[Exercise goal]
Please return the lines of the data that contain "Billing".

[Study material]
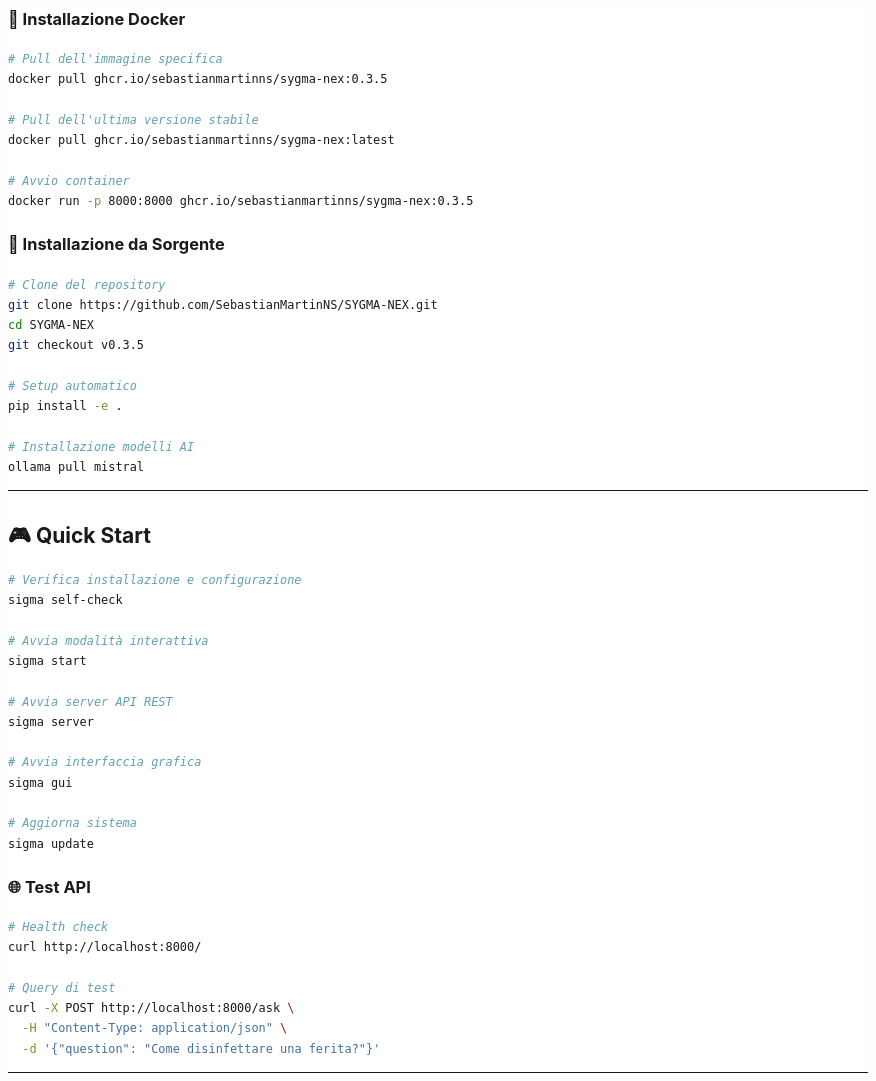 ### 🐳 Installazione Docker
```bash
# Pull dell'immagine specifica
docker pull ghcr.io/sebastianmartinns/sygma-nex:0.3.5

# Pull dell'ultima versione stabile
docker pull ghcr.io/sebastianmartinns/sygma-nex:latest

# Avvio container
docker run -p 8000:8000 ghcr.io/sebastianmartinns/sygma-nex:0.3.5
```

### 📁 Installazione da Sorgente
```bash
# Clone del repository
git clone https://github.com/SebastianMartinNS/SYGMA-NEX.git
cd SYGMA-NEX
git checkout v0.3.5

# Setup automatico
pip install -e .

# Installazione modelli AI
ollama pull mistral
```

---

## 🎮 Quick Start

```bash
# Verifica installazione e configurazione
sigma self-check

# Avvia modalità interattiva
sigma start

# Avvia server API REST
sigma server

# Avvia interfaccia grafica
sigma gui

# Aggiorna sistema
sigma update
```

### 🌐 Test API
```bash
# Health check
curl http://localhost:8000/

# Query di test
curl -X POST http://localhost:8000/ask \
  -H "Content-Type: application/json" \
  -d '{"question": "Come disinfettare una ferita?"}'
```

---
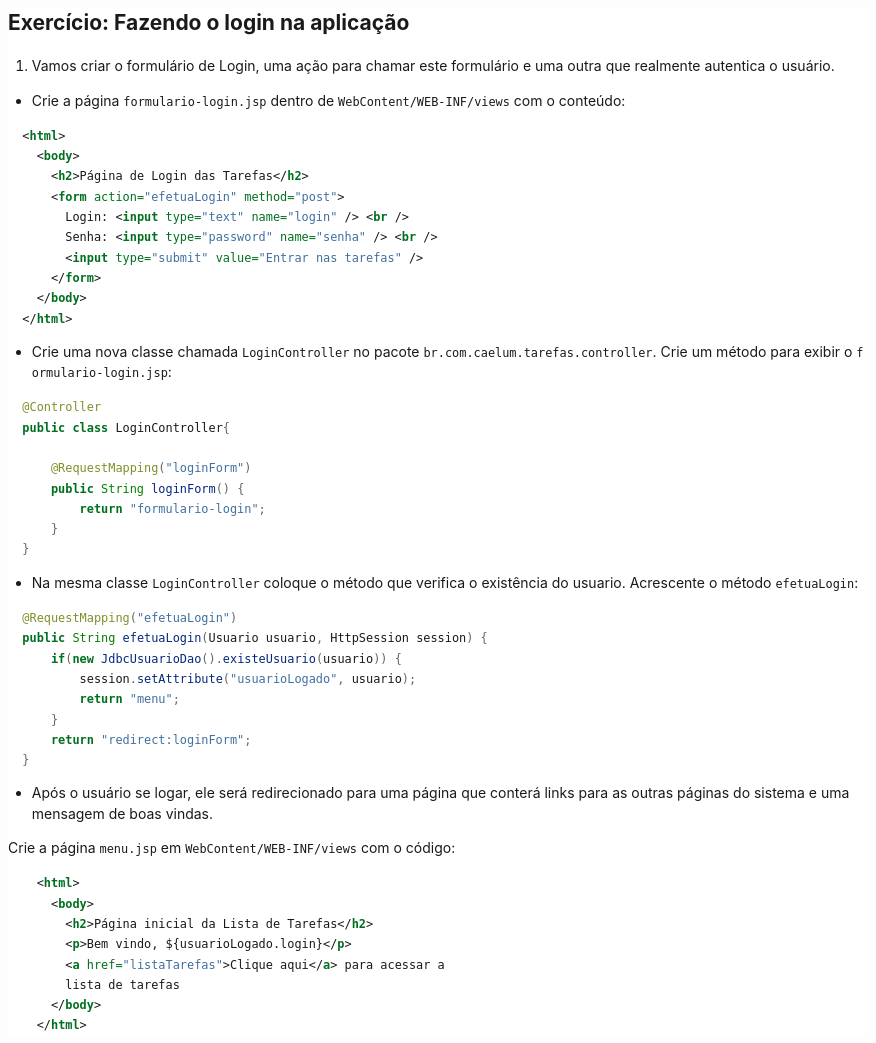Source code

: ## Exercício: Fazendo o login na aplicação
1. Vamos criar o formulário de Login, uma ação para chamar este formulário e uma outra que
  realmente autentica o usuário.

  * Crie a página `formulario-login.jsp` dentro de `WebContent/WEB-INF/views` com o conteúdo:
``` xml
  <html>
    <body>
      <h2>Página de Login das Tarefas</h2>
      <form action="efetuaLogin" method="post">
        Login: <input type="text" name="login" /> <br /> 
        Senha: <input type="password" name="senha" /> <br />
        <input type="submit" value="Entrar nas tarefas" /> 
      </form>
    </body>
  </html>
```

  * Crie uma nova classe chamada `LoginController` no pacote
  `br.com.caelum.tarefas.controller`. Crie um método para exibir o `formulario-login.jsp`:
``` java
  @Controller
  public class LoginController{

      @RequestMapping("loginForm")
      public String loginForm() {
          return "formulario-login";
      }
  }
```

  * Na mesma classe `LoginController` coloque o método que verifica o existência do
  usuario. Acrescente o método `efetuaLogin`:

``` java
  @RequestMapping("efetuaLogin")
  public String efetuaLogin(Usuario usuario, HttpSession session) {
      if(new JdbcUsuarioDao().existeUsuario(usuario)) {
          session.setAttribute("usuarioLogado", usuario);
          return "menu";
      }
      return "redirect:loginForm";
  }
```

  * Após o usuário se logar, ele será redirecionado para uma página que conterá
  links para as outras páginas do sistema e uma mensagem de boas vindas.

  Crie a página `menu.jsp` em `WebContent/WEB-INF/views` com o código:
``` xml
    <html>
      <body>
        <h2>Página inicial da Lista de Tarefas</h2>
        <p>Bem vindo, ${usuarioLogado.login}</p> 
        <a href="listaTarefas">Clique aqui</a> para acessar a 
        lista de tarefas
      </body>
    </html>			
```
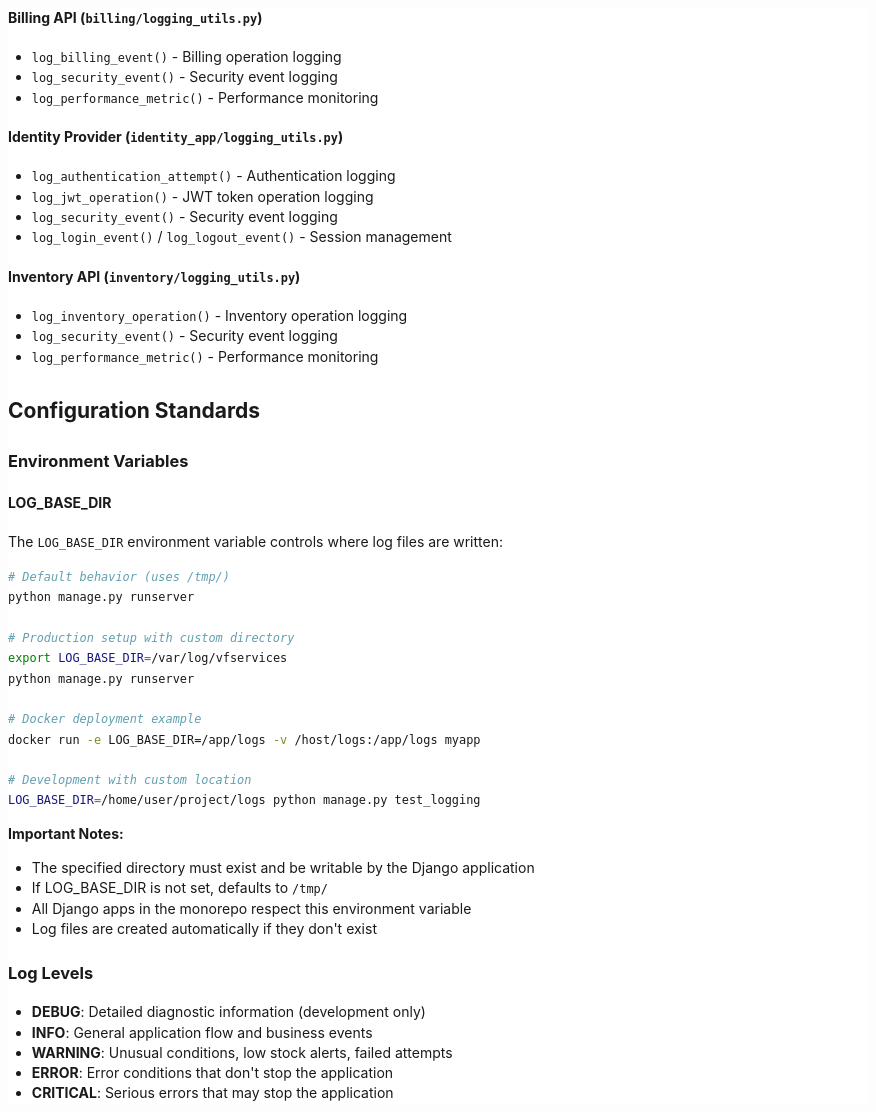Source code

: #### Billing API (`billing/logging_utils.py`)
- `log_billing_event()` - Billing operation logging
- `log_security_event()` - Security event logging
- `log_performance_metric()` - Performance monitoring

#### Identity Provider (`identity_app/logging_utils.py`)
- `log_authentication_attempt()` - Authentication logging
- `log_jwt_operation()` - JWT token operation logging
- `log_security_event()` - Security event logging
- `log_login_event()` / `log_logout_event()` - Session management

#### Inventory API (`inventory/logging_utils.py`)
- `log_inventory_operation()` - Inventory operation logging
- `log_security_event()` - Security event logging
- `log_performance_metric()` - Performance monitoring

## Configuration Standards

### Environment Variables

#### LOG_BASE_DIR
The `LOG_BASE_DIR` environment variable controls where log files are written:

```bash
# Default behavior (uses /tmp/)
python manage.py runserver

# Production setup with custom directory
export LOG_BASE_DIR=/var/log/vfservices
python manage.py runserver

# Docker deployment example
docker run -e LOG_BASE_DIR=/app/logs -v /host/logs:/app/logs myapp

# Development with custom location
LOG_BASE_DIR=/home/user/project/logs python manage.py test_logging
```

**Important Notes:**
- The specified directory must exist and be writable by the Django application
- If LOG_BASE_DIR is not set, defaults to `/tmp/`
- All Django apps in the monorepo respect this environment variable
- Log files are created automatically if they don't exist

### Log Levels
- **DEBUG**: Detailed diagnostic information (development only)
- **INFO**: General application flow and business events
- **WARNING**: Unusual conditions, low stock alerts, failed attempts
- **ERROR**: Error conditions that don't stop the application
- **CRITICAL**: Serious errors that may stop the application
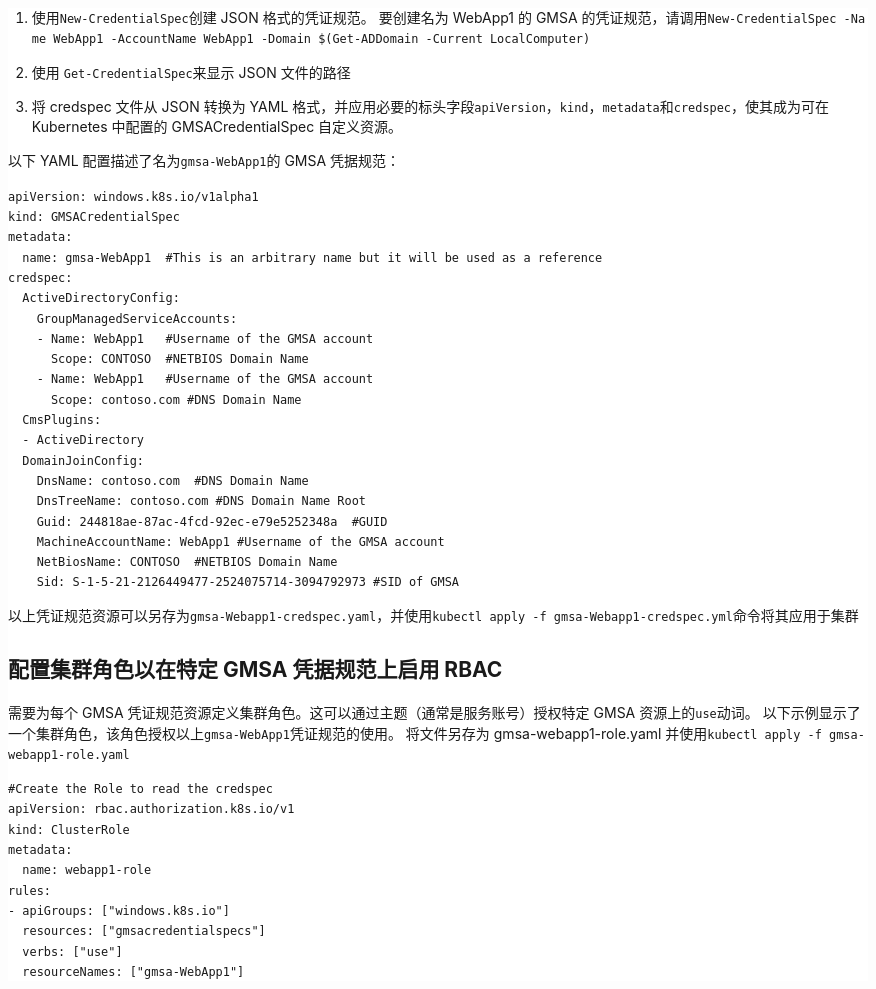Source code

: 1. 使用`New-CredentialSpec`创建 JSON 格式的凭证规范。
   要创建名为 WebApp1 的 GMSA 的凭证规范，请调用`New-CredentialSpec -Name WebApp1 -AccountName WebApp1 -Domain $(Get-ADDomain -Current LocalComputer)`


1. 使用 `Get-CredentialSpec`来显示 JSON 文件的路径


1. 将 credspec 文件从 JSON 转换为 YAML 格式，并应用必要的标头字段`apiVersion`，`kind`，`metadata`和`credspec`，使其成为可在 Kubernetes 中配置的 GMSACredentialSpec 自定义资源。


以下 YAML 配置描述了名为`gmsa-WebApp1`的 GMSA 凭据规范：

```
apiVersion: windows.k8s.io/v1alpha1
kind: GMSACredentialSpec
metadata:
  name: gmsa-WebApp1  #This is an arbitrary name but it will be used as a reference
credspec:
  ActiveDirectoryConfig:
    GroupManagedServiceAccounts:
    - Name: WebApp1   #Username of the GMSA account
      Scope: CONTOSO  #NETBIOS Domain Name
    - Name: WebApp1   #Username of the GMSA account
      Scope: contoso.com #DNS Domain Name
  CmsPlugins:
  - ActiveDirectory
  DomainJoinConfig:
    DnsName: contoso.com  #DNS Domain Name
    DnsTreeName: contoso.com #DNS Domain Name Root
    Guid: 244818ae-87ac-4fcd-92ec-e79e5252348a  #GUID
    MachineAccountName: WebApp1 #Username of the GMSA account
    NetBiosName: CONTOSO  #NETBIOS Domain Name
    Sid: S-1-5-21-2126449477-2524075714-3094792973 #SID of GMSA
```


以上凭证规范资源可以另存为`gmsa-Webapp1-credspec.yaml`，并使用`kubectl apply -f gmsa-Webapp1-credspec.yml`命令将其应用于集群


## 配置集群角色以在特定 GMSA 凭据规范上启用 RBAC

需要为每个 GMSA 凭证规范资源定义集群角色。这可以通过主题（通常是服务账号）授权特定 GMSA 资源上的`use`动词。
以下示例显示了一个集群角色，该角色授权以上`gmsa-WebApp1`凭证规范的使用。
将文件另存为 gmsa-webapp1-role.yaml 并使用`kubectl apply -f gmsa-webapp1-role.yaml`

```
#Create the Role to read the credspec
apiVersion: rbac.authorization.k8s.io/v1
kind: ClusterRole
metadata:
  name: webapp1-role
rules:
- apiGroups: ["windows.k8s.io"]
  resources: ["gmsacredentialspecs"]
  verbs: ["use"]
  resourceNames: ["gmsa-WebApp1"]
```

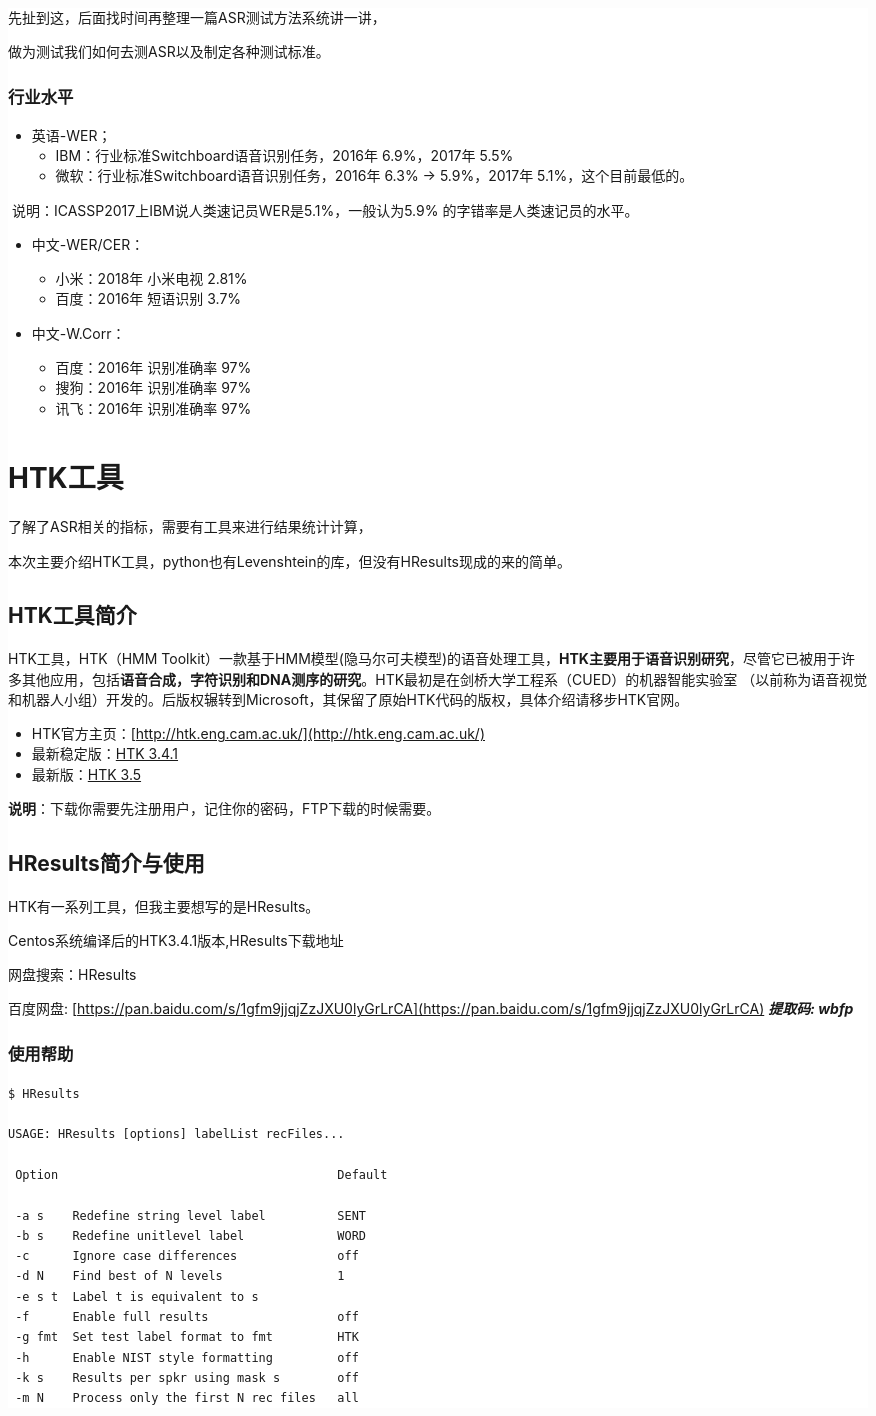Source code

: 先扯到这，后面找时间再整理一篇ASR测试方法系统讲一讲，

做为测试我们如何去测ASR以及制定各种测试标准。

### **行业水平**

- 英语-WER；
  - IBM：行业标准Switchboard语音识别任务，2016年 6.9%，2017年 5.5% 
  - 微软：行业标准Switchboard语音识别任务，2016年 6.3% -> 5.9%，2017年 5.1%，这个目前最低的。

​						说明：ICASSP2017上IBM说人类速记员WER是5.1%，一般认为5.9% 的字错率是人类速记员的水平。

- 中文-WER/CER：
    - 小米：2018年 小米电视 2.81%
    - 百度：2016年 短语识别 3.7%

- 中文-W.Corr：
    - 百度：2016年 识别准确率 97%
    - 搜狗：2016年 识别准确率 97%
    - 讯飞：2016年 识别准确率 97%

# HTK工具

了解了ASR相关的指标，需要有工具来进行结果统计计算，

本次主要介绍HTK工具，python也有Levenshtein的库，但没有HResults现成的来的简单。

## **HTK工具简介**

HTK工具，HTK（HMM Toolkit）一款基于HMM模型(隐马尔可夫模型)的语音处理工具，**HTK主要用于语音识别研究**，尽管它已被用于许多其他应用，包括**语音合成，字符识别和DNA测序的研究**。HTK最初是在剑桥大学工程系（CUED）的机器智能实验室 （以前称为语音视觉和机器人小组）开发的。后版权辗转到Microsoft，其保留了原始HTK代码的版权，具体介绍请移步HTK官网。

- HTK官方主页：[http://htk.eng.cam.ac.uk/](http://htk.eng.cam.ac.uk/)
- 最新稳定版：[HTK 3.4.1](http://htk.eng.cam.ac.uk/download.shtml)
- 最新版：[HTK 3.5](http://htk.eng.cam.ac.uk/download.shtml)

**说明**：下载你需要先注册用户，记住你的密码，FTP下载的时候需要。

## **HResults简介与使用**

HTK有一系列工具，但我主要想写的是HResults。 

Centos系统编译后的HTK3.4.1版本,HResults下载地址

网盘搜索：HResults

百度网盘: [https://pan.baidu.com/s/1gfm9jjqjZzJXU0lyGrLrCA](https://pan.baidu.com/s/1gfm9jjqjZzJXU0lyGrLrCA)      ___提取码: wbfp___

### 使用帮助

```
$ HResults

USAGE: HResults [options] labelList recFiles...

 Option                                       Default

 -a s    Redefine string level label          SENT
 -b s    Redefine unitlevel label             WORD
 -c      Ignore case differences              off
 -d N    Find best of N levels                1
 -e s t  Label t is equivalent to s
 -f      Enable full results                  off
 -g fmt  Set test label format to fmt         HTK
 -h      Enable NIST style formatting         off
 -k s    Results per spkr using mask s        off
 -m N    Process only the first N rec files   all
```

[Answer to the exercise]
: #### Billing API (`billing/logging_utils.py`)
- `log_billing_event()` - Billing operation logging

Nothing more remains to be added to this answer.